Doctors have predicted that following the pandemic we will enter a global mental health crisis due to the mass suffering, death and dislocation. The younger you are the more vulnerable your wellbeing is. From April to November 2020 there was a 35% rise in children who needed assistance for mental health issues, according to John Hopkins All Children’s Hospital. Before the pandemic suicide rates were at a record high, seeing increases each year since 2007. Recent data from the CDC states, that suicide is the second leading cause of death among individuals ages 10-24.

With this information it’s clear, the younger generation is suffering.

Although finding the right balance between mental health and safety is difficult right now. Technology does not replace human connection. Our quality of life cannot go on pause. Children and young adults need to be in a classroom, in-person. Their mental health and social skills are at severe risk of deteriorating.

We understand that not everyone can safely return from remote learning. Some children are struggling with underlying conditions or have family members who fall into the high-risk category. However, for the children that are healthy, it’s important to prioritize their emotional wellbeing.

Schools across the country are doing everything in their power to keep their students safe. Precautions have been put into place and student health is their first concern. With that in mind, we have put together a list of ways to help support your child making the tradition back to in-person learning.

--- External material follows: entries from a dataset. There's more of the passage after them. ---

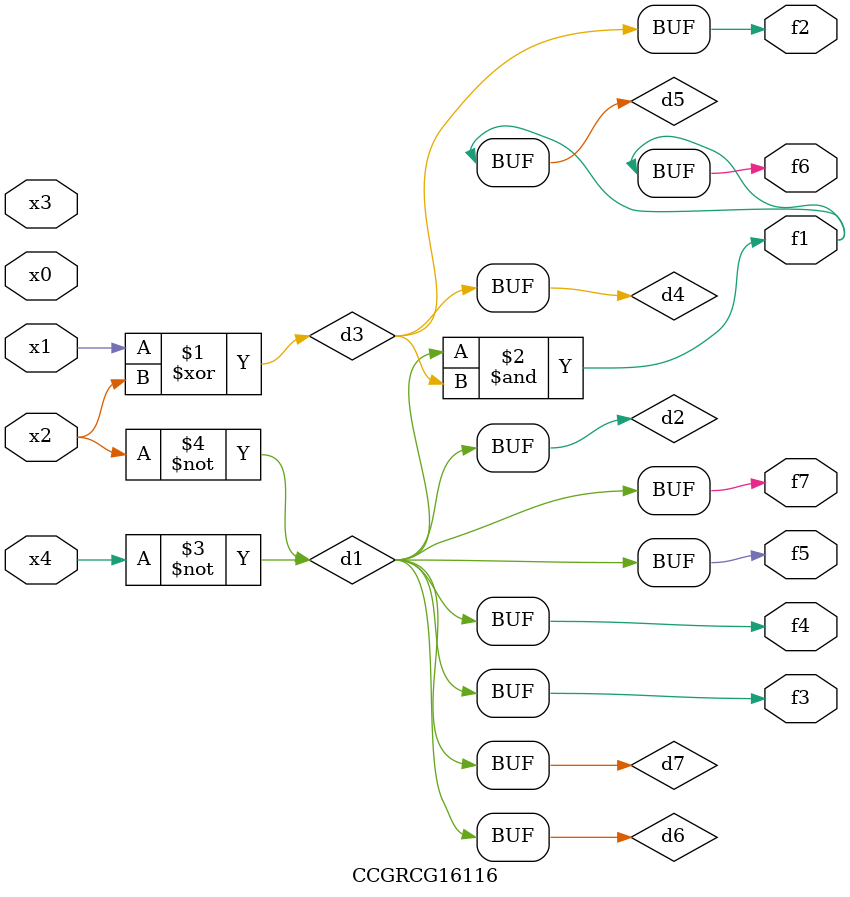
<source format=v>
module CCGRCG16116(
	input x0, x1, x2, x3, x4,
	output f1, f2, f3, f4, f5, f6, f7
);

	wire d1, d2, d3, d4, d5, d6, d7;

	not (d1, x4);
	not (d2, x2);
	xor (d3, x1, x2);
	buf (d4, d3);
	and (d5, d1, d3);
	buf (d6, d1, d2);
	buf (d7, d2);
	assign f1 = d5;
	assign f2 = d4;
	assign f3 = d7;
	assign f4 = d7;
	assign f5 = d7;
	assign f6 = d5;
	assign f7 = d7;
endmodule

</source>
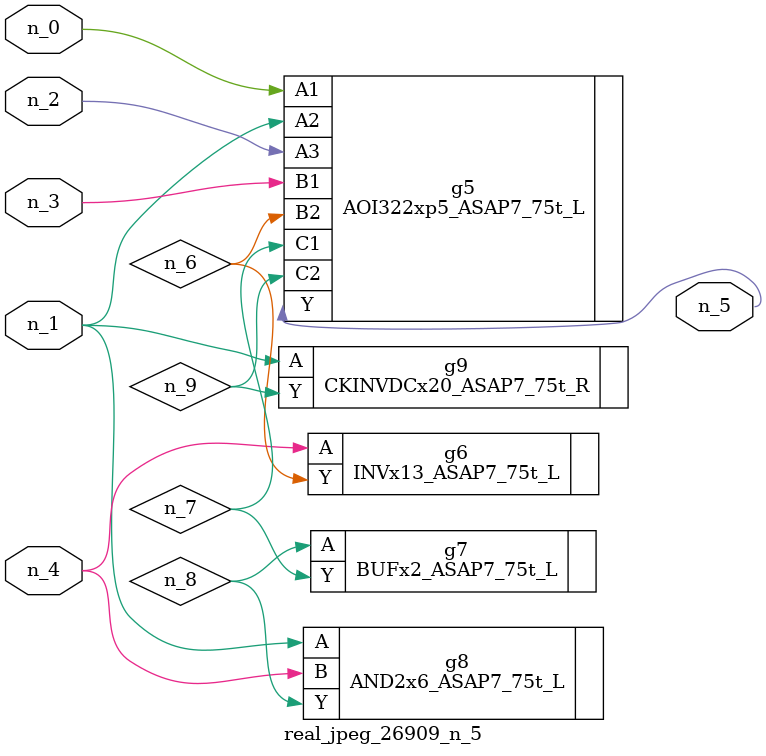
<source format=v>
module real_jpeg_26909_n_5 (n_4, n_0, n_1, n_2, n_3, n_5);

input n_4;
input n_0;
input n_1;
input n_2;
input n_3;

output n_5;

wire n_8;
wire n_6;
wire n_7;
wire n_9;

AOI322xp5_ASAP7_75t_L g5 ( 
.A1(n_0),
.A2(n_1),
.A3(n_2),
.B1(n_3),
.B2(n_6),
.C1(n_7),
.C2(n_9),
.Y(n_5)
);

AND2x6_ASAP7_75t_L g8 ( 
.A(n_1),
.B(n_4),
.Y(n_8)
);

CKINVDCx20_ASAP7_75t_R g9 ( 
.A(n_1),
.Y(n_9)
);

INVx13_ASAP7_75t_L g6 ( 
.A(n_4),
.Y(n_6)
);

BUFx2_ASAP7_75t_L g7 ( 
.A(n_8),
.Y(n_7)
);


endmodule
</source>
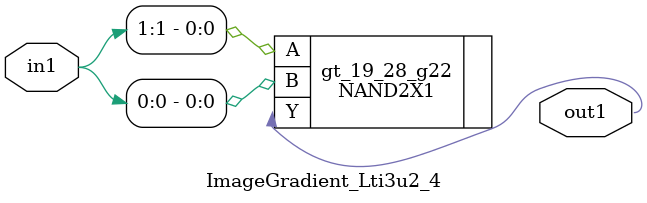
<source format=v>
`timescale 1ps / 1ps


module ImageGradient_Lti3u2_4(in1, out1);
  input [1:0] in1;
  output out1;
  wire [1:0] in1;
  wire out1;
  NAND2X1 gt_19_28_g22(.A (in1[1]), .B (in1[0]), .Y (out1));
endmodule



</source>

  • Currently, all individuals over the age of 2-years-old should wear masks or some kind of cloth face-covering when out and about, according to the CDC. School is no exception to this rule. Most schools nowadays require masks to be worn at all times. However, you are most likely responsible for supplying them. Be sure your students have access to a clean mask that meets safety regulations. Masks act as a barrier to help prevent respiratory droplets from reaching you. Wearing a mask over your nose and mouth helps reduce the number of droplets that you are exposed to.
  • It is important to monitor your child’s health closely. Children may be less likely than adults to suffer from any COVID symptoms or severe illness. However, before attending school each day check how your child’s feeling and their temperature. This is especially effective if they have come into contact with someone who has tested positive for COVID-19 in the last 14 days. If your child shows any signs of illness, keep them home or take them to get tested to help protect their health and the wellbeing of others. Visit the CDC Website for a list of coronavirus symptoms.
  • Teach your child proper handwashing techniques. This may seem like a no-brainer to some of us, but it’s crucial that you stress the importance of washing your hands. Everyone should begin by lathering their hands with warm water and antibacterial soap. Scrub your hands for at least 20 seconds or the duration of “Happy Birthday” or the “ABCs.” Then rinse with water and towel dry. 
  • In an effort to help limit student interaction in the classroom schools have developed new methods of going for day-to-day activities. This may include having teachers migrate from classroom to classroom instead of students or allowing students to eat their lunches at their desks rather than in an overly congested lunch room. No matter what the changes might be, inquire about them. Learn your child’s classroom routine. Start by opening up the conversation with your child’s teacher or school administrator. However, remember to be patient, they are doing the best they can. 
  • Send your child with cleaning supplies. Although schools are stocked full of supplies it can be good to send your child with some backups. All the necessary safety equipment such as disinfectant wipes, disposable gloves, hand sanitizer or soap fit comfortably in your child’s backpack. Be sure to regularly check to make sure they are not short on any materials.

We all want what is best for our children. It may seem frightening to send them back to school however, the risks of keeping them home are a lot scarier.